A, scheme showing the linker deletion constructs of M. tuberculosis PhoP. B, EMSA of radiolabeled DR1,2 DNA for binding of PhoP linker deletion mutants. Sample analysis and detection of protein-DNA complexes were as described in the legend to Fig. 1A. C, EMSA of radiolabeled msl3 promoter region for binding of the indicated single alanine mutants as well as linker deletion mutants of PhoP, preincubated in phosphorylation mix with or without AcP. D, EMSA of radiolabeled msl3 promoter region for binding of PhoPLAla5 mutant, preincubated in phosphorylation mix with or without AcP. Each of the gels is representative of at least three independent experiments with at least two different preparations of protein stocks.
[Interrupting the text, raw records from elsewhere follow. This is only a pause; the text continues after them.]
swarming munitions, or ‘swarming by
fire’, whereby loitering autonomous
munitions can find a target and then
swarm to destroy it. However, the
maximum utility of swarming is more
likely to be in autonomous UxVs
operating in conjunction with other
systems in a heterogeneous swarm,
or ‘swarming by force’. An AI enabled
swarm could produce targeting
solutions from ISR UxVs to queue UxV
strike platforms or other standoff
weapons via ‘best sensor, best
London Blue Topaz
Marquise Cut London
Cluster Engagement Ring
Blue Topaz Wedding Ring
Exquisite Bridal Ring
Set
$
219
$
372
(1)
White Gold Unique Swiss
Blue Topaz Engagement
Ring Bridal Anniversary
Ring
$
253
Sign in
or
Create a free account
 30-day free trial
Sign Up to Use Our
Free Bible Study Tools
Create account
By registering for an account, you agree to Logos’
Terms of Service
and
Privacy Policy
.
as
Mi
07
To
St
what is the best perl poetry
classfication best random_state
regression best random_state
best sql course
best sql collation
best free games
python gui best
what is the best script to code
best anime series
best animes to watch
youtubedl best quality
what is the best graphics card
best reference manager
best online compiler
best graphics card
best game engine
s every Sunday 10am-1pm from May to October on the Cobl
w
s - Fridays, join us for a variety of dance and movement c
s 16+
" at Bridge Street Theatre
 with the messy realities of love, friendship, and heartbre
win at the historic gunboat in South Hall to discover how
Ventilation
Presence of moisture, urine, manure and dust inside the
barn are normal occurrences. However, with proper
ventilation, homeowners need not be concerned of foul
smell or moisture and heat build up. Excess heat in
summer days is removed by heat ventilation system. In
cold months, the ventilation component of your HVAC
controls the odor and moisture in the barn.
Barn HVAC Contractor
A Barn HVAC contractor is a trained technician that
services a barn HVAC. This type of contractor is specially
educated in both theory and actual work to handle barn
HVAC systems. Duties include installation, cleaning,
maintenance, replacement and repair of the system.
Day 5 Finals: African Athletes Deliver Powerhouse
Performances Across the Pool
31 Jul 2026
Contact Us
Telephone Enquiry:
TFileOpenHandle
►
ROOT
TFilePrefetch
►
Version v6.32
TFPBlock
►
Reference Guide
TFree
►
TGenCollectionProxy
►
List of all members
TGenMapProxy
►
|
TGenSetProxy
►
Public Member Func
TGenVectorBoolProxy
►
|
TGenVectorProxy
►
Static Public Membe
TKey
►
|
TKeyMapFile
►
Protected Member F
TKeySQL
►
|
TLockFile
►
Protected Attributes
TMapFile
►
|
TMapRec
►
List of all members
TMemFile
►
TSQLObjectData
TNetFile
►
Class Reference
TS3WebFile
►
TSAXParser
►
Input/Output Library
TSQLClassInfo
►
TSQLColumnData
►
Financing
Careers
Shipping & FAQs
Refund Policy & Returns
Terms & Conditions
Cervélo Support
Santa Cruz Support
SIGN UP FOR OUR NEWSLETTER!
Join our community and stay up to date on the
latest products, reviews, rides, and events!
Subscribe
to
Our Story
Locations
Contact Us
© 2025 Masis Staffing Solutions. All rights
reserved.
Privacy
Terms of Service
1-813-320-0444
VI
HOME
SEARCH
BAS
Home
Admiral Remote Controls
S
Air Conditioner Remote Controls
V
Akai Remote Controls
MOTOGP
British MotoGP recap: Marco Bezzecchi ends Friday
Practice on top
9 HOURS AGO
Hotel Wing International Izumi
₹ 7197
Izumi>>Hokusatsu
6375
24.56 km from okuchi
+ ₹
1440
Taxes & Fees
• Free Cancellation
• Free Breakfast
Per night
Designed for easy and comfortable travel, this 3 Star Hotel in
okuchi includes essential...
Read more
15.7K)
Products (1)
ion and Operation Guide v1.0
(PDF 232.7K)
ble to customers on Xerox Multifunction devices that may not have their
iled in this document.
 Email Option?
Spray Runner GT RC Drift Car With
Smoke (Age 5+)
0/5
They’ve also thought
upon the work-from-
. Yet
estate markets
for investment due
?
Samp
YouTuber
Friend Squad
Sample analysis and detection of protein-DNA complexes were as described in the legends to Fig. 1A. E, dual mode of DNA binding by unphosphorylated and phosphorylated PhoP, respectively, employing mechanisms that are either linker-independent or require the presence of at least eight residues of the PhoP linker (see “Results”). The N-terminal domain is represented as a cylinder, and the C-terminal DNA binding domain is represented as an ellipse for PhoP and a circle for phosphorylated PhoP (to suggest phosphorylation-coupled conformational change), respectively; the protein-protein interaction interface is shaded in gray.